The Sunchild Pre-Trades Exploration Pilot Program at Red Deer College has come to a close and is being deemed a success.
The program gave Aboriginal students from Sunchild First Nations the chance to explore trades opportunities during the three-week program.
The pilot program received $150,000 in funding and saw 12 high school students and 10 adults from the Sunchild First Nations community take part.
Brad Donaldson, vice president academic, said it has been a pleasure to have the students come to RDC to learn about careers.
“We look forward to being able to continue this down the road. What’s important to us is being able to provide opportunities and pathways and our experience with Sunchild on this project has been great.”

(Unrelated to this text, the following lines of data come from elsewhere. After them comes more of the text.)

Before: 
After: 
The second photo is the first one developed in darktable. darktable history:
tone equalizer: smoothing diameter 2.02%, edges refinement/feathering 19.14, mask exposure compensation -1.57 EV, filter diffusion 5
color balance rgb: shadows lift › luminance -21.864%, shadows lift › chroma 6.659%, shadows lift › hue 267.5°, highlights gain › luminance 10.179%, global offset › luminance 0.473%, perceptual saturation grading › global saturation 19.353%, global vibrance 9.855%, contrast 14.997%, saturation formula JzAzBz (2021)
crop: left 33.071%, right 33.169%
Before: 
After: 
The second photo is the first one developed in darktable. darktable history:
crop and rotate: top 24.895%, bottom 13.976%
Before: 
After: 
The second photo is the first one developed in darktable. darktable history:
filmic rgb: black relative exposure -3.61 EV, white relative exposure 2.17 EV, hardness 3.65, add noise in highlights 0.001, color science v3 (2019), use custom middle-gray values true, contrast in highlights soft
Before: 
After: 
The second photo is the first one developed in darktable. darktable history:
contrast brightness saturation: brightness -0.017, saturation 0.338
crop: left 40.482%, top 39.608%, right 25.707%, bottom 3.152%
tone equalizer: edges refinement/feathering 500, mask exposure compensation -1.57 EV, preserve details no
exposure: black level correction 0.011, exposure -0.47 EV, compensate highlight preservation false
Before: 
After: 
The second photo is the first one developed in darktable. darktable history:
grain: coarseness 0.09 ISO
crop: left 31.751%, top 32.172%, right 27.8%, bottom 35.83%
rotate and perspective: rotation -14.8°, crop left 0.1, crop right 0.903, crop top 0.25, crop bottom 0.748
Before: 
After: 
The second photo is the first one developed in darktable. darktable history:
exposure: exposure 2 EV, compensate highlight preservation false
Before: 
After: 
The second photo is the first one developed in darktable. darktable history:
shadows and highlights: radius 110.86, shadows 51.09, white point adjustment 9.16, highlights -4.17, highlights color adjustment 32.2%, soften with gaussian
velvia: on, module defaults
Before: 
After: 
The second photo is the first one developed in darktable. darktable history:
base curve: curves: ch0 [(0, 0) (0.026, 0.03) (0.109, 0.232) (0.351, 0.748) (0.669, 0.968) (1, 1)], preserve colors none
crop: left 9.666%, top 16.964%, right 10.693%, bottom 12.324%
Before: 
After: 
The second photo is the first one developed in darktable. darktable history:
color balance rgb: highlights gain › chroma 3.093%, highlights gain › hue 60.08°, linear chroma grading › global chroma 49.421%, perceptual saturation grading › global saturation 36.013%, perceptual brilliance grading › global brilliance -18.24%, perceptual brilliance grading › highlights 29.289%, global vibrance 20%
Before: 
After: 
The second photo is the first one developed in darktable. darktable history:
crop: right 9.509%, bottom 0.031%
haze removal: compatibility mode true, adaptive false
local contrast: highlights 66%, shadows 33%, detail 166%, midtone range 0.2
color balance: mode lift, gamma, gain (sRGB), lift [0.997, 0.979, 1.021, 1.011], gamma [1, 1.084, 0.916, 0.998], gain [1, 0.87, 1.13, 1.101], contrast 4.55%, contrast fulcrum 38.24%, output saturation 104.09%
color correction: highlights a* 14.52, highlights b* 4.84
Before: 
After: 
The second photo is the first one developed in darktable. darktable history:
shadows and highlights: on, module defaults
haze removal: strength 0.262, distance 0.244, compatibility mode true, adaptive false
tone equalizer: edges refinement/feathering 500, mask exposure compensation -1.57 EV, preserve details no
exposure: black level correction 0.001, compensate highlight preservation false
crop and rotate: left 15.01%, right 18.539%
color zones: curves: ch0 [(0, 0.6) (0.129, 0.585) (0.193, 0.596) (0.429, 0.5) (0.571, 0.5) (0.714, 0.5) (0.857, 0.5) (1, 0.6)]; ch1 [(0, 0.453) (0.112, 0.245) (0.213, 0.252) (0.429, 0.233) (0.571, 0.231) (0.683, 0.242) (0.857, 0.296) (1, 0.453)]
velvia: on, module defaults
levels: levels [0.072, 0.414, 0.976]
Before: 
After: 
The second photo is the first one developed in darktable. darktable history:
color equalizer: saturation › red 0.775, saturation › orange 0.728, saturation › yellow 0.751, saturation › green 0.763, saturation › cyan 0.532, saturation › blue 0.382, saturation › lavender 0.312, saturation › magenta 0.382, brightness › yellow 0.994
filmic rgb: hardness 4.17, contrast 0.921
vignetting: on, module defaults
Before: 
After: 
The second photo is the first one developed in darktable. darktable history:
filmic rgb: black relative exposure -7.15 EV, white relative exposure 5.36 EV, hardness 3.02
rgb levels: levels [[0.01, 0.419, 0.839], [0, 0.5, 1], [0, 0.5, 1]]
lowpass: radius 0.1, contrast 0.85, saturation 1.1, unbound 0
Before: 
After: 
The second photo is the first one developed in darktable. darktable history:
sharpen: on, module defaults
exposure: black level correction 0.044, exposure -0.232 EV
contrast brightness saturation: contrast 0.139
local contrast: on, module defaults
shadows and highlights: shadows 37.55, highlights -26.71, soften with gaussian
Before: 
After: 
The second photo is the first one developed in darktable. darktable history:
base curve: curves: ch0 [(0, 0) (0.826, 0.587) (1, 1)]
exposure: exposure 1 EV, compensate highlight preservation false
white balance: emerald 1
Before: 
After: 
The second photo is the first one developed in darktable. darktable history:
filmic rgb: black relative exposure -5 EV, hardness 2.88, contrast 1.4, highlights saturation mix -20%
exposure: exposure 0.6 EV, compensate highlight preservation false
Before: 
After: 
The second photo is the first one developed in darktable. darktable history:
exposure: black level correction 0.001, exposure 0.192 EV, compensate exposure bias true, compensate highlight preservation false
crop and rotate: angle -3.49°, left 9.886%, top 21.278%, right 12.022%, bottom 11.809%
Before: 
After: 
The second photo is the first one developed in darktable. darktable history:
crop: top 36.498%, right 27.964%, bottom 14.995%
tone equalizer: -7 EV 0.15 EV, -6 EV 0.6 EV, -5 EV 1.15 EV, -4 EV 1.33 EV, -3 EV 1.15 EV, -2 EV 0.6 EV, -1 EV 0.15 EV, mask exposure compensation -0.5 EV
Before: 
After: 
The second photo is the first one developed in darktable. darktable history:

This is the first year for the program and Donaldson said it’s been successful in terms of opening up the participants’ minds to their potential and the opportunities available at RDC.
“This is just a sampler pack and a chance to look at a number of different trades including the key ones that are driving Alberta’s economy,” said Donaldson.
He added RDC does offer similar programs to other sectors but this one was designed specifically to work with the Sunchild group to give their members the chance to see what’s available.
Richard Mackay, a participant in the program, said he has enjoyed staying in the residence on campus and has enjoyed learning the different trades.
“We’ve been doing ceramics in the evenings, millwright during the day and electrical, some instrumentation tech and heavy equipment tech. We’ve been so busy,” said Mackay.
Mackay said he’s had a blast with the exposure to the amount of trades at RDC.
“I’m not really sure where to go with it but I’m pretty sure I’ll make a big step somewhere.”
Mackay said he feels the program is a great introduction to the trades and he feels it would be beneficial to younger people.
“The program would give them a better idea of where to go right after high school and give them hands-on experience,” said Mackay.
Alison Nestorvich, program coordinator with continuing education, said she feels it has been a privilege to work with Sunchild to put this project together.
“It’s been a real rollercoaster but a fun adventure too. I have definitely gained a lot of insight and knowledge about a lot of great things going on at Sunchild at the school,” said Nestorvich.
She said they found out in February that they could go ahead with the program and started out in Sunchild March 12. By May Red Deer College was hosting the high school students to learn about the College and the trades.
Nestorvich said she has heard that students want more time in the program to explore different programs at RDC.
“It is a possibility for us to expand if we get sponsorship. The opportunities are endless.”